When we speak of gowns today, we probably imagine those dresses used by our grandmothers when they were at home. But if we mention the Cuban gown, perhaps many will recall the sensuality and elegance irradiated by star Rosita Fornés or the unforgettable Celia Cruz on the stage.
Indeed, the Cuban gown was the dress chosen by the Island’s ladies for their public appearances, among them famous artists and singers like Rita Montaner, Olga Guillot and Maruja González, or the Queen of Guaguancó, Celeste Mendoza.
The Cuban gowns, with their tight, plunging necklines, wrapped those who wore them in a seductive halo. The fabric adjusted to the curves of the Cuban women, marking the waist at the hip, and the fine lines continued in numberless spreads, without petticoat, ending in a long tail.

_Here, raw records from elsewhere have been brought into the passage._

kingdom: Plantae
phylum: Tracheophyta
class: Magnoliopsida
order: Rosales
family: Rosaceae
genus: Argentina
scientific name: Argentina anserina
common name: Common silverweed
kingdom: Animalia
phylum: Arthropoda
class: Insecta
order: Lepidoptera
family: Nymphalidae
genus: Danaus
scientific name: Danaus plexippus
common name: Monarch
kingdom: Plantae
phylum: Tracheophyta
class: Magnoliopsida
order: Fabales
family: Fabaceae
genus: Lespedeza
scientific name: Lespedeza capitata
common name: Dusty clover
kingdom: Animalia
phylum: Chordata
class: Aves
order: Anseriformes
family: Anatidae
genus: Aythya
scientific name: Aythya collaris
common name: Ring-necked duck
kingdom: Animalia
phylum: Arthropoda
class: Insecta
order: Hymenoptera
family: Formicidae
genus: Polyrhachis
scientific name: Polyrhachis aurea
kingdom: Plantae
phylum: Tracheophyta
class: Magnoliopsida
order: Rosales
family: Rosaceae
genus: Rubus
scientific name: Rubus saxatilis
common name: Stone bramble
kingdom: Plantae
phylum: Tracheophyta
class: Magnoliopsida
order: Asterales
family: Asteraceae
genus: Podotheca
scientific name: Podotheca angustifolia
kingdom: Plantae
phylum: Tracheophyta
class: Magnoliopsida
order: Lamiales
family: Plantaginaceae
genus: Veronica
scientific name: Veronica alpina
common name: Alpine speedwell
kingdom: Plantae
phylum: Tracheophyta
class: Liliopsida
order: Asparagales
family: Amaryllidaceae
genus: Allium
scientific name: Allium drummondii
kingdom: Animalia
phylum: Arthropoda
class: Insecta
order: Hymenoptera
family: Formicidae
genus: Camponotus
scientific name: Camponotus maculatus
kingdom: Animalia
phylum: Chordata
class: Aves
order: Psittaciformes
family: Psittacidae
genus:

These dresses, of very wide sleeves, were embellished with ribbons, lace and insertions, but always in a plain style. In this way they produced a luxury effect, neither showy nor affected, but profoundly sensual.
Like the most part of the Island’s culture, the Cuban gown emerged from a mixture of foreign elements. On one side, the peculiarities of the wardrobe of Spanish singers and dancers; on the other, the French-born robe de chambre or déshabillé. French ladies had created a home gown, a comfortable, elegant piece of wardrobe without the torture elements from the times of suffocating corsets, hoop skirts and fabric capes and embellishments.
In time, this style gradually became popular. Today we can find in the streets of Habana Vieja many flower vendors wearing dresses similar to the ones from those times.
Cuban artists and singers, particularly rumba dancers, began to adopt a stage wardrobe that incorporated many elements of that Cuban home gown. As the century went by, the feminine dressing style evolved and the female body was more and more uncovered, which made the wardrobe of night places ever more daring.
The female rumba dancer costume became a two-piece garment, bra and panty, almost always a bikini. The Cuban gown also lost its sleeves, and only the wide spreads remained, fixed to the forearms, and the tail, resembling a thick snake up to three meters long, which dances next to its master. That is the attire we see today during carnival or in night club shows.